BEGIN Data for review
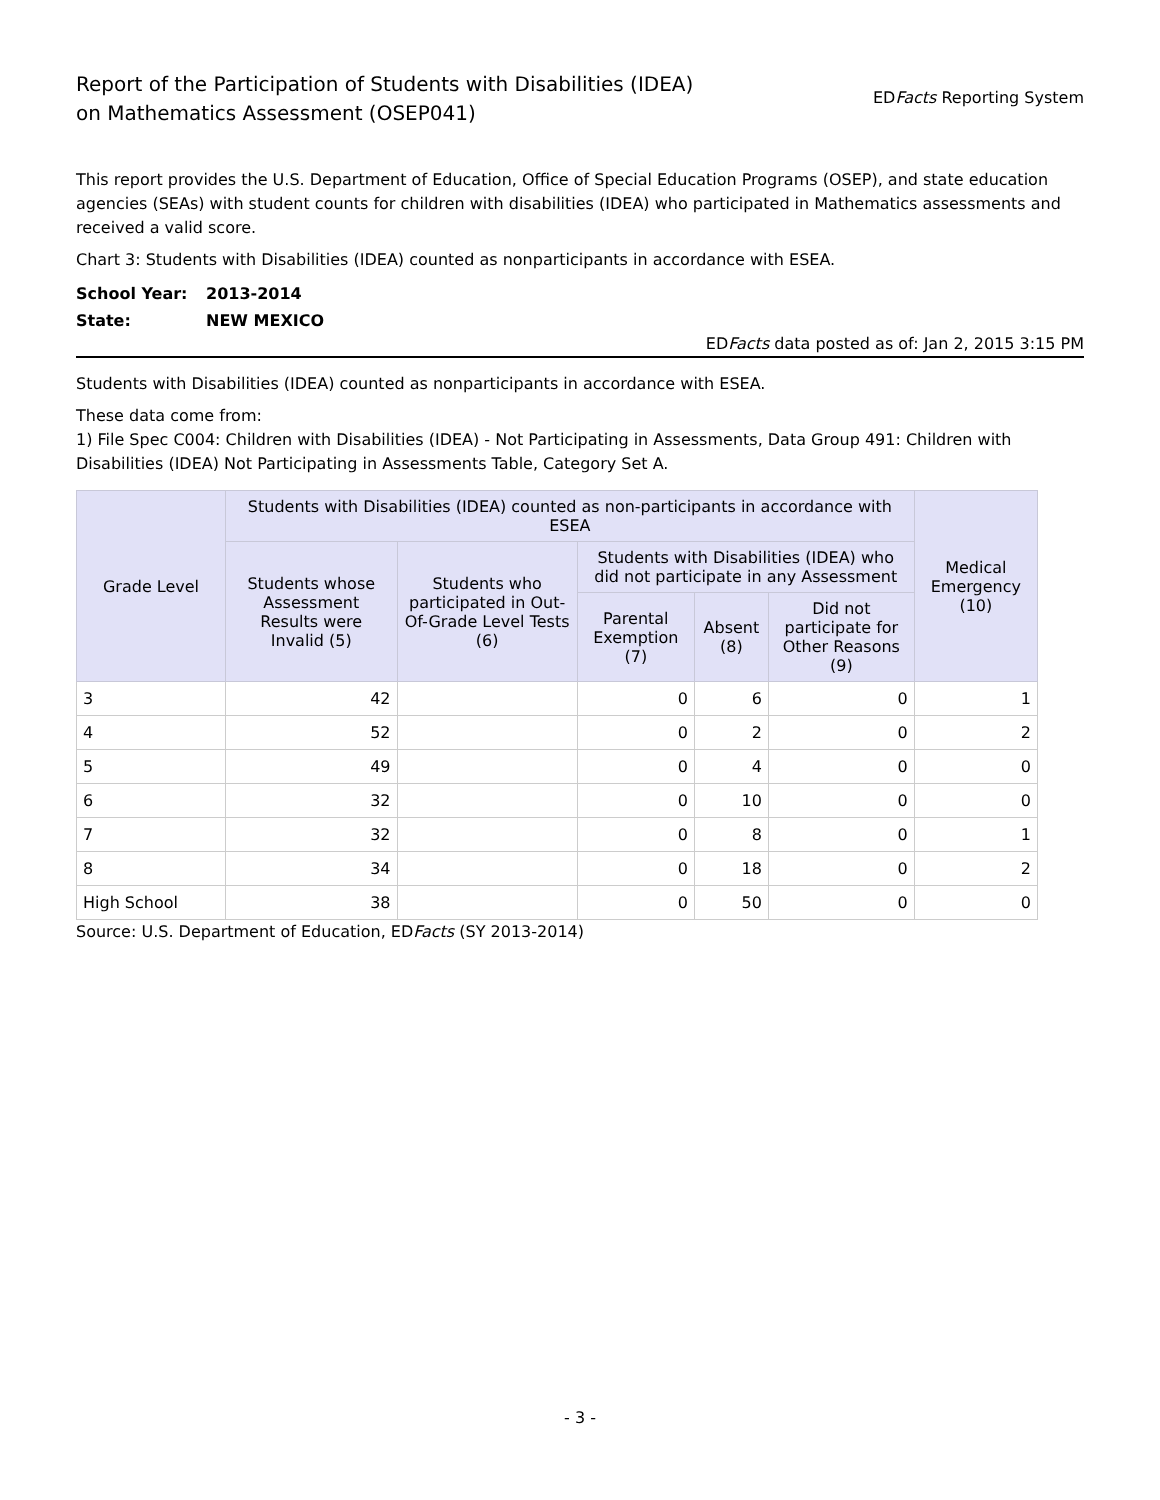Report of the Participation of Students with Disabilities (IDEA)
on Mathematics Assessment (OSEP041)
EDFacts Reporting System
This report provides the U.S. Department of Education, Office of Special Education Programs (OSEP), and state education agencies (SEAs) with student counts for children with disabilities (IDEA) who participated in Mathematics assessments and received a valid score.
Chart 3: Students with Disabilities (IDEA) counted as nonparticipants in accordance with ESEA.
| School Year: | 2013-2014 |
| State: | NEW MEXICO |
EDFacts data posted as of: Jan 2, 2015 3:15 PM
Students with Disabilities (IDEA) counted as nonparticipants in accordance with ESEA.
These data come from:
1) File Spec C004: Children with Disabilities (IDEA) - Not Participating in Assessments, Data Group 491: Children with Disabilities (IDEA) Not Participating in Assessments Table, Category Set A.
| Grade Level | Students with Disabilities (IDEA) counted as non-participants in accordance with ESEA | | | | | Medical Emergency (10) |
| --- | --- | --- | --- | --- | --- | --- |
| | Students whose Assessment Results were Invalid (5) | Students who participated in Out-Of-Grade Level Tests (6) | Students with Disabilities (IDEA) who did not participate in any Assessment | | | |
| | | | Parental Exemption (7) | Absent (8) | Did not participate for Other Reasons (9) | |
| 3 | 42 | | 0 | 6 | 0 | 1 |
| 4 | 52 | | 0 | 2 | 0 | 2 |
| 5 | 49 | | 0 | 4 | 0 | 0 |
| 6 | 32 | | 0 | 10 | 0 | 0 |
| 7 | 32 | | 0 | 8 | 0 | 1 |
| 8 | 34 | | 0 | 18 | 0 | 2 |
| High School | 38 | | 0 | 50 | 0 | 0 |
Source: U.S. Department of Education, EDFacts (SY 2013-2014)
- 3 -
END Data for review
Activity: Exclude the pictures and transcribe all of the entries exactly.

Response box:
Report of the Participation of Students with Disabilities (IDEA)
on Mathematics Assessment (OSEP041)
EDFacts Reporting System
This report provides the U.S. Department of Education, Office of Special Education Programs (OSEP), and state education agencies (SEAs) with student counts for children with disabilities (IDEA) who participated in Mathematics assessments and received a valid score.
Chart 3: Students with Disabilities (IDEA) counted as nonparticipants in accordance with ESEA.
| School Year: | 2013-2014 |
| State: | NEW MEXICO |
EDFacts data posted as of: Jan 2, 2015 3:15 PM
Students with Disabilities (IDEA) counted as nonparticipants in accordance with ESEA.
These data come from:
1) File Spec C004: Children with Disabilities (IDEA) - Not Participating in Assessments, Data Group 491: Children with Disabilities (IDEA) Not Participating in Assessments Table, Category Set A.
| Grade Level | Students with Disabilities (IDEA) counted as non-participants in accordance with ESEA | | | | | Medical Emergency (10) |
| --- | --- | --- | --- | --- | --- | --- |
| | Students whose Assessment Results were Invalid (5) | Students who participated in Out-Of-Grade Level Tests (6) | Students with Disabilities (IDEA) who did not participate in any Assessment | | | |
| | | | Parental Exemption (7) | Absent (8) | Did not participate for Other Reasons (9) | |
| 3 | 42 | | 0 | 6 | 0 | 1 |
| 4 | 52 | | 0 | 2 | 0 | 2 |
| 5 | 49 | | 0 | 4 | 0 | 0 |
| 6 | 32 | | 0 | 10 | 0 | 0 |
| 7 | 32 | | 0 | 8 | 0 | 1 |
| 8 | 34 | | 0 | 18 | 0 | 2 |
| High School | 38 | | 0 | 50 | 0 | 0 |
Source: U.S. Department of Education, EDFacts (SY 2013-2014)
- 3 -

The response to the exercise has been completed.